Food additives risk assessment:
(NOAEL or BMDL) / uncertainty factor of 100 or more = ADI for avoidable chemicals
Uncertainty factors:
1. Interspecies differences: 1/10
2. Interindividual differences: 1/10
3. Other UF’s (quality data, type exposure, etc.)
ADI not applicable for genotoxic carcinogens no safe threshold, no NOAEL. If the genotoxic
compound is avoidable zero tolerance, not approved, not on market!
Additives can be;
- Natural
- Synthetic
- Synthetic but identical to natural ones
, - Prepared using genetically modified organisms (pe enzymes)
Not all additives have an ADI!
4 groups:
1. Additives with ADI defined
2. Additives with temporary ADI (insufficient toxicological info, often extra safety factor used,
so the make ADI a bit lower. Reconsider and make ADI definite when data is available.)

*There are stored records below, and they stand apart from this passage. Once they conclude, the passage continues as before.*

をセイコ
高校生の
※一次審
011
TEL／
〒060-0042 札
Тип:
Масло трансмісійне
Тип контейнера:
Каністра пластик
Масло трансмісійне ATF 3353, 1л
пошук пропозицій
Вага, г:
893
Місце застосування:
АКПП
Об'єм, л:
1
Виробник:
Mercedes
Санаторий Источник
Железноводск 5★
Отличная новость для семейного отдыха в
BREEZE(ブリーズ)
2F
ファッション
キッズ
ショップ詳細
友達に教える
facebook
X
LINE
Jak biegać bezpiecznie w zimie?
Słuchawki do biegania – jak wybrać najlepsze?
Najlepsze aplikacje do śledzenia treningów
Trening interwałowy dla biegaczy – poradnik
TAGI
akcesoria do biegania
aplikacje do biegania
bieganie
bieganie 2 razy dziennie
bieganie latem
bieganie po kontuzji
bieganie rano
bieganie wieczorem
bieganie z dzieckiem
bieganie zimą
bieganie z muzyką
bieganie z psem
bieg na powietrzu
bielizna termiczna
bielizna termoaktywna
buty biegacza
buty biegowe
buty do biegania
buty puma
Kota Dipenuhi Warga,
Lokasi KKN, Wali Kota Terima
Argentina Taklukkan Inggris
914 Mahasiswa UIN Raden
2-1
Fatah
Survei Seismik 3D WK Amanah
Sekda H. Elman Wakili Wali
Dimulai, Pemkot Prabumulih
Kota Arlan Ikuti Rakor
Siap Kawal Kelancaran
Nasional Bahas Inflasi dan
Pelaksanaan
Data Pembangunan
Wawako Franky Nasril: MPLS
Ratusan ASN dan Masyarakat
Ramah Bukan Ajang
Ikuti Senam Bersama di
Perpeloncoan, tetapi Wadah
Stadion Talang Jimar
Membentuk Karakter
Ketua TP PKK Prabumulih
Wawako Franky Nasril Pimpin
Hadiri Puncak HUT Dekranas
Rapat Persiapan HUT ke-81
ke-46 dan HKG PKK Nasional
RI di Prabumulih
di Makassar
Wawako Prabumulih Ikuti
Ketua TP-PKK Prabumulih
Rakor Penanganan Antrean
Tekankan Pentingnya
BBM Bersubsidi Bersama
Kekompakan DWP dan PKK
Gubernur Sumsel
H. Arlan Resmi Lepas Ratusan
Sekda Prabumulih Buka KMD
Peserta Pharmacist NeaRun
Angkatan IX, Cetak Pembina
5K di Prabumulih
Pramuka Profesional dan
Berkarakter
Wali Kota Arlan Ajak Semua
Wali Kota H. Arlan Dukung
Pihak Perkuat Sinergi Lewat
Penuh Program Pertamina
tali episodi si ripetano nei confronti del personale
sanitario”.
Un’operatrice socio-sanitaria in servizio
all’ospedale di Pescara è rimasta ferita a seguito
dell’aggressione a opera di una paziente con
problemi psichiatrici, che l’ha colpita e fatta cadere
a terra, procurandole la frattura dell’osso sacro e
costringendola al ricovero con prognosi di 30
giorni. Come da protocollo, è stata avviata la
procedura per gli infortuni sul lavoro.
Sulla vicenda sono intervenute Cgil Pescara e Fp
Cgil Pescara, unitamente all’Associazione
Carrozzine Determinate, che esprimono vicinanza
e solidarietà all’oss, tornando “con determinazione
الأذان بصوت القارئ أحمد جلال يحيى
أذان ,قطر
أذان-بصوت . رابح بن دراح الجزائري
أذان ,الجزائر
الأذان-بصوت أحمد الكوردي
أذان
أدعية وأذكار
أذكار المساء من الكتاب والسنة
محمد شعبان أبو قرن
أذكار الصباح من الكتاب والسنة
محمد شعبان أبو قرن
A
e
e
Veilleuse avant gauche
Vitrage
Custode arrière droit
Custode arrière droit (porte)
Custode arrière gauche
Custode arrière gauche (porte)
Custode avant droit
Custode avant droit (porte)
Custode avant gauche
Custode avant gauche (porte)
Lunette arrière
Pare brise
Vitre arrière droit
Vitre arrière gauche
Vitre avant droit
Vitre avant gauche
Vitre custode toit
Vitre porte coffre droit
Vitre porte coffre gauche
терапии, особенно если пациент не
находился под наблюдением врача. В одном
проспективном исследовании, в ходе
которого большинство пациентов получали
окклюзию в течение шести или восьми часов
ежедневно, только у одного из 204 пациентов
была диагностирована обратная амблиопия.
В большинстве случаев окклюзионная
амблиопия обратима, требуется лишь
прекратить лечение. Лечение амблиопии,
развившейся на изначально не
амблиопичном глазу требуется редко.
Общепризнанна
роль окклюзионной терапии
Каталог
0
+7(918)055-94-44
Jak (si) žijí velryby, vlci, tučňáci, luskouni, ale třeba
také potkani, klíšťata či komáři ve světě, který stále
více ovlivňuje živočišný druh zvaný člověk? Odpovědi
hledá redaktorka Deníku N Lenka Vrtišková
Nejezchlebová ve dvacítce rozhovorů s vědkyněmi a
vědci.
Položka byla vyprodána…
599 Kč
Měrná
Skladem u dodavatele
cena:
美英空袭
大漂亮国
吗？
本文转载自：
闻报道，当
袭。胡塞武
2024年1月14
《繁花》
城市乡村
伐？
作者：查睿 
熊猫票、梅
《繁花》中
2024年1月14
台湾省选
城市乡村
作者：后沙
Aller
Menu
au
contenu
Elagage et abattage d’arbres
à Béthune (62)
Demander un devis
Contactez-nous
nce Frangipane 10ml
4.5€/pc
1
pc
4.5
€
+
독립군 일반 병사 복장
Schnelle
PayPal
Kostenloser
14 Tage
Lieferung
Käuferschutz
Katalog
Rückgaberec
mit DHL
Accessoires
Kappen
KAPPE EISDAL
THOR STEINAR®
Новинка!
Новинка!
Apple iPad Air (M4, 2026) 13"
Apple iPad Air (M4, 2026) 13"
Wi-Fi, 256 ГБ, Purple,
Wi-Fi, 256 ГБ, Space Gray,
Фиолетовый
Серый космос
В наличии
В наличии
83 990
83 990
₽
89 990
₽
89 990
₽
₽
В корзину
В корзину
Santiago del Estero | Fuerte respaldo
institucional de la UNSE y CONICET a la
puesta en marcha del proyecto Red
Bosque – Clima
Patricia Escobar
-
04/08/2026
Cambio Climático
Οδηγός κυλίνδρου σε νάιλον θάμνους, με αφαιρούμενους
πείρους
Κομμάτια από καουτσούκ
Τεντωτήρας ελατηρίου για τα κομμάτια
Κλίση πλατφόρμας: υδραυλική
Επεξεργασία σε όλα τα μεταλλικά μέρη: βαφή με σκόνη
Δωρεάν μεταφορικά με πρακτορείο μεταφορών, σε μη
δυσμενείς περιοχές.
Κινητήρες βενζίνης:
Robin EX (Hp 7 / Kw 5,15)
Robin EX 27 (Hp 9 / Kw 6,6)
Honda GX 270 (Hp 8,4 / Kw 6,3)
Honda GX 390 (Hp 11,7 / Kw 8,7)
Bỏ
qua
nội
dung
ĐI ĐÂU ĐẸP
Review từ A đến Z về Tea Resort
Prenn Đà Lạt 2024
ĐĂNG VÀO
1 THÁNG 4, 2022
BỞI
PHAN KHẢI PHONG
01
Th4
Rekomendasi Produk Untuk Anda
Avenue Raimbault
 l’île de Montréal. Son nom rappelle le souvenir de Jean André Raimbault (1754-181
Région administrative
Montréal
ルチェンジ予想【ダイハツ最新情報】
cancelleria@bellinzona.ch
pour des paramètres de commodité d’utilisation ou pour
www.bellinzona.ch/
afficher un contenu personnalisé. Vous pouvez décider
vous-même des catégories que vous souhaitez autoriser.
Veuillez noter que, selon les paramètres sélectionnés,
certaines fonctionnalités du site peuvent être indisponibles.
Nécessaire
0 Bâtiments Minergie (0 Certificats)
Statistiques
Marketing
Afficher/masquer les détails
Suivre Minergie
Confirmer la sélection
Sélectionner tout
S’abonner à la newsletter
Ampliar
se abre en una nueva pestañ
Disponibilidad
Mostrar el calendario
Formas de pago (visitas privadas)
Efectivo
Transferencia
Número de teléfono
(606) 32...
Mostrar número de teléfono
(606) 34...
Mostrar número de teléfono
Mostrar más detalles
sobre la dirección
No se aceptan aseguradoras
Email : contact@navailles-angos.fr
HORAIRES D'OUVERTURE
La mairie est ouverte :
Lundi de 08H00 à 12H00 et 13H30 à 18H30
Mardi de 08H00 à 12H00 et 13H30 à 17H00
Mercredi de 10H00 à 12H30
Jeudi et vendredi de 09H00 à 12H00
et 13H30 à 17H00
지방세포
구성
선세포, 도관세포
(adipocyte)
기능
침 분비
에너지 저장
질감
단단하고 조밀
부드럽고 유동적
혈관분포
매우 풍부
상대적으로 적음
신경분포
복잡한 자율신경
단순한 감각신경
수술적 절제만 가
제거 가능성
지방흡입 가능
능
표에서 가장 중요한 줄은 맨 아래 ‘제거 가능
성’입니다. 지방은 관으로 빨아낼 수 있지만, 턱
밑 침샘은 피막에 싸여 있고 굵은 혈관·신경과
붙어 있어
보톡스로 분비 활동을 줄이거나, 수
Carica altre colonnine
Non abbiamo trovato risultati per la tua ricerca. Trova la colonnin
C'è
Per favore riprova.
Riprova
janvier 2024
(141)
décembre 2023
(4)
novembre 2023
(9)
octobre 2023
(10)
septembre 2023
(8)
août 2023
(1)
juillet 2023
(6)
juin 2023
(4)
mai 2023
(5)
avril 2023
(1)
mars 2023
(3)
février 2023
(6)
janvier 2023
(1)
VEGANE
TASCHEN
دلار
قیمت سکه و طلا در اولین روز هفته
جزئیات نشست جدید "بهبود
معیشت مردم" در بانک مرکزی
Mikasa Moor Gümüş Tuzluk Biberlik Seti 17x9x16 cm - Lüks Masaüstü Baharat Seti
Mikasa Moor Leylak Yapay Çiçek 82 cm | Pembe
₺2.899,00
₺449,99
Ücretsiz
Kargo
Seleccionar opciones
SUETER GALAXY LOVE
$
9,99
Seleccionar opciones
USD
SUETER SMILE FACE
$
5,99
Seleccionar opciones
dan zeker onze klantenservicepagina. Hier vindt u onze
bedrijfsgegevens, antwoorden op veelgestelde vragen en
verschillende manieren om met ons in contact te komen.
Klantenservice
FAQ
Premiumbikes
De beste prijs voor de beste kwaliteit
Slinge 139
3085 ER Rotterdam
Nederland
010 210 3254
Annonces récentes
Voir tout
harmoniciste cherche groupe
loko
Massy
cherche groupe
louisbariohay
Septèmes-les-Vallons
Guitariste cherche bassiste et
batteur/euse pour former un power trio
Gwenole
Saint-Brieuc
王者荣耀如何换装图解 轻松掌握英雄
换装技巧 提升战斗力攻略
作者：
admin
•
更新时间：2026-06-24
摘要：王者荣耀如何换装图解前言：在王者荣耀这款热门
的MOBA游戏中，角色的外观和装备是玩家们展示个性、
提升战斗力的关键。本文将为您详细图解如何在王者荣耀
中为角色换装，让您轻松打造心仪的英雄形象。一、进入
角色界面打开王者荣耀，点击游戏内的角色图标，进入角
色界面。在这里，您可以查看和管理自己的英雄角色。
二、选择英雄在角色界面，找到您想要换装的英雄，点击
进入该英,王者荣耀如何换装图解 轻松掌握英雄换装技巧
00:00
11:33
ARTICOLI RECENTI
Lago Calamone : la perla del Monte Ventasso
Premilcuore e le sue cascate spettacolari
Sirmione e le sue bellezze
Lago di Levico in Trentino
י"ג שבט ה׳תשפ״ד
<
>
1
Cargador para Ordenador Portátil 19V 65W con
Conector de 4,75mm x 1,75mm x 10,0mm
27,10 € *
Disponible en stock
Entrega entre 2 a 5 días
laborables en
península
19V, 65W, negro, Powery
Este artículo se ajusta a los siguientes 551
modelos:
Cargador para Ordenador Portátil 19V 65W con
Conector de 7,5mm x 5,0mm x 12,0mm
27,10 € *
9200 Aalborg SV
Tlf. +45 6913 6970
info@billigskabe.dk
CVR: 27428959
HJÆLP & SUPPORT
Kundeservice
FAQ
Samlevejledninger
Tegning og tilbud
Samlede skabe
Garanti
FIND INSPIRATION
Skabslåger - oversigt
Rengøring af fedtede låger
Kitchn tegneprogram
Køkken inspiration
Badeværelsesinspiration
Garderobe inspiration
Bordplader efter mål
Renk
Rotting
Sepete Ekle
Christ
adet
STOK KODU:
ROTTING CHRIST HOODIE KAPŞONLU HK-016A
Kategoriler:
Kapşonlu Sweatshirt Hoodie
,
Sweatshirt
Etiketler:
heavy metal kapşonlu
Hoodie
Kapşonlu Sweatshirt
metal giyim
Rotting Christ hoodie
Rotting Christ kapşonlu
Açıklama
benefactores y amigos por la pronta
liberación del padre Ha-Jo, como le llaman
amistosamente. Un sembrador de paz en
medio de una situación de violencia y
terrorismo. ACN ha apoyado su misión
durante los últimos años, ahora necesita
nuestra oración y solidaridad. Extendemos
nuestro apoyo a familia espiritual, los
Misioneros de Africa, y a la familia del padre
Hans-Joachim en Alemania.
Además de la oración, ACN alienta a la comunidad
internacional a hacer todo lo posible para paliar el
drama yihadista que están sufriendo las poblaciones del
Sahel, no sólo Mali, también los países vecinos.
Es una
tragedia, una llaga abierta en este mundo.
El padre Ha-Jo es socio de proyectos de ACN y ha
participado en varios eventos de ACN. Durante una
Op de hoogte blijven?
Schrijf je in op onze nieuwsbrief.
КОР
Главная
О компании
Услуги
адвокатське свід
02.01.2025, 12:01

3. Additives with ADI not specified
additive will be used at such a low level, any toxicological level is not reached, so there is no
need to specify an ADI. Margin of safety (MOS) is adequate, and ADI would be so high that all
would be below this level.
4. Additives with no limit due to safe history of use
compounds that are so safe, that you can use them without any limit.
Risk benefit balance:
Use of an additive can be less harmful than elimination of its use. Some additives are considered to
have a lower risk than the risk expected upon absence.
example: Nitrite Added to meat to prevent infection with Clostridium which leads to botulinum
toxin. Nitrosamines may however cause cancer.
There are several lists of E-numbers with misleading information.
Aspartame
EFSA completed full risk assessment and concluded it is safe at current levels of exposure and no
reason to revise ADI. ADI is not applicable to PKU patients (unable to degrade Phe and high plasma
levels Phe result in brain damage).
Additives and carcinogenicity: International Agency for research on Cancer (IARC) classification
- Group 1: carcinogenic to man; should be forbidden
- Group 2A: probably carcinogenic to man; should be forbidden
- Group 2B: possibly carcinogenic for man (results are equivocal, not very clear)
- Group 3: compound cannot be classified because of lack of sufficient data
- Group 4: proven to be non-carcinogenic for man based on scientific arguments and
conservative
Group 2B: carbon black; carcinogenic impurity, BHA; not genotoxic (it gave cancer in forestomach
due to irritation, no gene modification, and humans don’t have a forestomach) and with a NOAEL
and ADI it can be regulated so these can be removed from this category and placed in another
group.
Group 3: BHT; not of concern with respect to genotoxicity, cancer due to toxicity, not genotoxicity.
Saccharin; not yet re-evaluated, but type of cancer probably not relevant for humans.
State of the art: re-evaluation of all food additives in 2006, with food colours as a priority, starting
with the synthetic ones and later the natural ones.
Red 2G (E128): in intestine could be converted to aniline. It can not be excluded that aniline causes
DNA damage and cancer Red 2G banned by EC.